Exercise directions
Print out each record below, unaltered and complete, without its images.

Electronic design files

━━━━━━━━━━

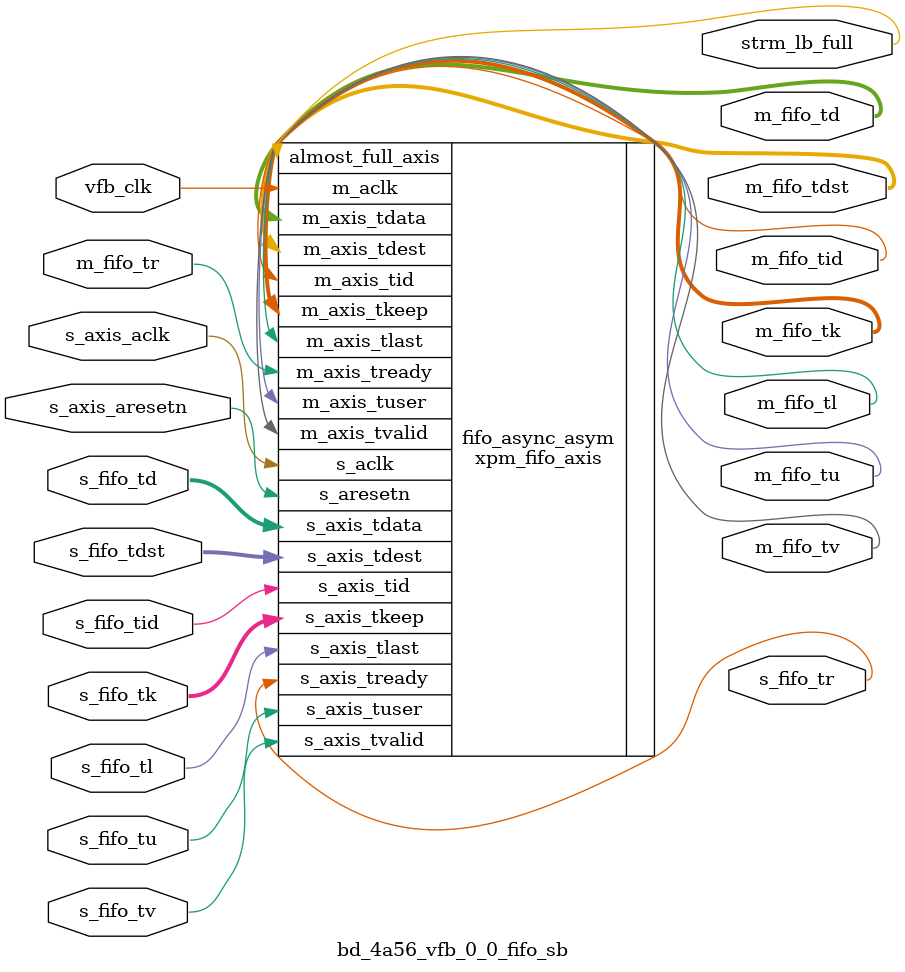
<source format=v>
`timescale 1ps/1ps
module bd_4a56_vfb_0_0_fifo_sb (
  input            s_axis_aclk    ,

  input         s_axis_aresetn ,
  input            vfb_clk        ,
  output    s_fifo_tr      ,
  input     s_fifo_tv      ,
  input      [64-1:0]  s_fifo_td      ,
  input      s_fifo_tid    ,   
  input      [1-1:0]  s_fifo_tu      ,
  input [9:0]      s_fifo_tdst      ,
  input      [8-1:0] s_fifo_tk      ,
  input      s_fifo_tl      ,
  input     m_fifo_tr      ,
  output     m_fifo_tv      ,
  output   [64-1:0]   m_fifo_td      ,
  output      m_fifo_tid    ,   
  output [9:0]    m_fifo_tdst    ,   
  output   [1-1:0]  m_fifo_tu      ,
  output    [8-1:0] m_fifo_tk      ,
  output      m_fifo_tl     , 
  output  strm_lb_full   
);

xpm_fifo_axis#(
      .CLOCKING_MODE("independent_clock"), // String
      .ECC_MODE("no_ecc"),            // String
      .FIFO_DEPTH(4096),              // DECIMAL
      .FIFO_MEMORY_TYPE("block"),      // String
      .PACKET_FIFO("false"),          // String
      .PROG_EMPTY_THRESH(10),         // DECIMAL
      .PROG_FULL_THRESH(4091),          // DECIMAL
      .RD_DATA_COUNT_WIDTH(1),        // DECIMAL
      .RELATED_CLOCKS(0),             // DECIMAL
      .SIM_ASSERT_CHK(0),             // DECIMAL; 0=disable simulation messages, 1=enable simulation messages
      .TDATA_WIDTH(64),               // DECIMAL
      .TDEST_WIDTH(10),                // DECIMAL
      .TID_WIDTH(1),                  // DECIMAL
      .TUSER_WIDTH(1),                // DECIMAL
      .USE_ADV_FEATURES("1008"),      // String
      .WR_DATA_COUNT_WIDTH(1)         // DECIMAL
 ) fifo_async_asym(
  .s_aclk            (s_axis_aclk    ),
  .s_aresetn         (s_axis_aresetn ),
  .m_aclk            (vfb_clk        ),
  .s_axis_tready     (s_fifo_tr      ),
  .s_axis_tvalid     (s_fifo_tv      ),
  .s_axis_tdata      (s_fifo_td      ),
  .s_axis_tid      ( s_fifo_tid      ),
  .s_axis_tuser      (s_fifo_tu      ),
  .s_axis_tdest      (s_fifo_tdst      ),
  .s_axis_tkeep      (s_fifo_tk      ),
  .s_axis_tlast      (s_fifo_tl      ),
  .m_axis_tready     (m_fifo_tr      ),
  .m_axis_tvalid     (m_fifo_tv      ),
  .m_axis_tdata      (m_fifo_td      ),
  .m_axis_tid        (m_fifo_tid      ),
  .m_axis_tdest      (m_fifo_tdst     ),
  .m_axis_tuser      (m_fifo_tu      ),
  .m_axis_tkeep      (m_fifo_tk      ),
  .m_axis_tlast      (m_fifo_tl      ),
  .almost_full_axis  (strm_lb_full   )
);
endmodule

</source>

━━━━━━━━━━

Solution to the problem
<source format=v>
`timescale 1ps/1ps
module bd_4a56_vfb_0_0_fifo_sb (
  input            s_axis_aclk    ,

  input         s_axis_aresetn ,
  input            vfb_clk        ,
  output    s_fifo_tr      ,
  input     s_fifo_tv      ,
  input      [64-1:0]  s_fifo_td      ,
  input      s_fifo_tid    ,   
  input      [1-1:0]  s_fifo_tu      ,
  input [9:0]      s_fifo_tdst      ,
  input      [8-1:0] s_fifo_tk      ,
  input      s_fifo_tl      ,
  input     m_fifo_tr      ,
  output     m_fifo_tv      ,
  output   [64-1:0]   m_fifo_td      ,
  output      m_fifo_tid    ,   
  output [9:0]    m_fifo_tdst    ,   
  output   [1-1:0]  m_fifo_tu      ,
  output    [8-1:0] m_fifo_tk      ,
  output      m_fifo_tl     , 
  output  strm_lb_full   
);

xpm_fifo_axis#(
      .CLOCKING_MODE("independent_clock"), // String
      .ECC_MODE("no_ecc"),            // String
      .FIFO_DEPTH(4096),              // DECIMAL
      .FIFO_MEMORY_TYPE("block"),      // String
      .PACKET_FIFO("false"),          // String
      .PROG_EMPTY_THRESH(10),         // DECIMAL
      .PROG_FULL_THRESH(4091),          // DECIMAL
      .RD_DATA_COUNT_WIDTH(1),        // DECIMAL
      .RELATED_CLOCKS(0),             // DECIMAL
      .SIM_ASSERT_CHK(0),             // DECIMAL; 0=disable simulation messages, 1=enable simulation messages
      .TDATA_WIDTH(64),               // DECIMAL
      .TDEST_WIDTH(10),                // DECIMAL
      .TID_WIDTH(1),                  // DECIMAL
      .TUSER_WIDTH(1),                // DECIMAL
      .USE_ADV_FEATURES("1008"),      // String
      .WR_DATA_COUNT_WIDTH(1)         // DECIMAL
 ) fifo_async_asym(
  .s_aclk            (s_axis_aclk    ),
  .s_aresetn         (s_axis_aresetn ),
  .m_aclk            (vfb_clk        ),
  .s_axis_tready     (s_fifo_tr      ),
  .s_axis_tvalid     (s_fifo_tv      ),
  .s_axis_tdata      (s_fifo_td      ),
  .s_axis_tid      ( s_fifo_tid      ),
  .s_axis_tuser      (s_fifo_tu      ),
  .s_axis_tdest      (s_fifo_tdst      ),
  .s_axis_tkeep      (s_fifo_tk      ),
  .s_axis_tlast      (s_fifo_tl      ),
  .m_axis_tready     (m_fifo_tr      ),
  .m_axis_tvalid     (m_fifo_tv      ),
  .m_axis_tdata      (m_fifo_td      ),
  .m_axis_tid        (m_fifo_tid      ),
  .m_axis_tdest      (m_fifo_tdst     ),
  .m_axis_tuser      (m_fifo_tu      ),
  .m_axis_tkeep      (m_fifo_tk      ),
  .m_axis_tlast      (m_fifo_tl      ),
  .almost_full_axis  (strm_lb_full   )
);
endmodule

</source>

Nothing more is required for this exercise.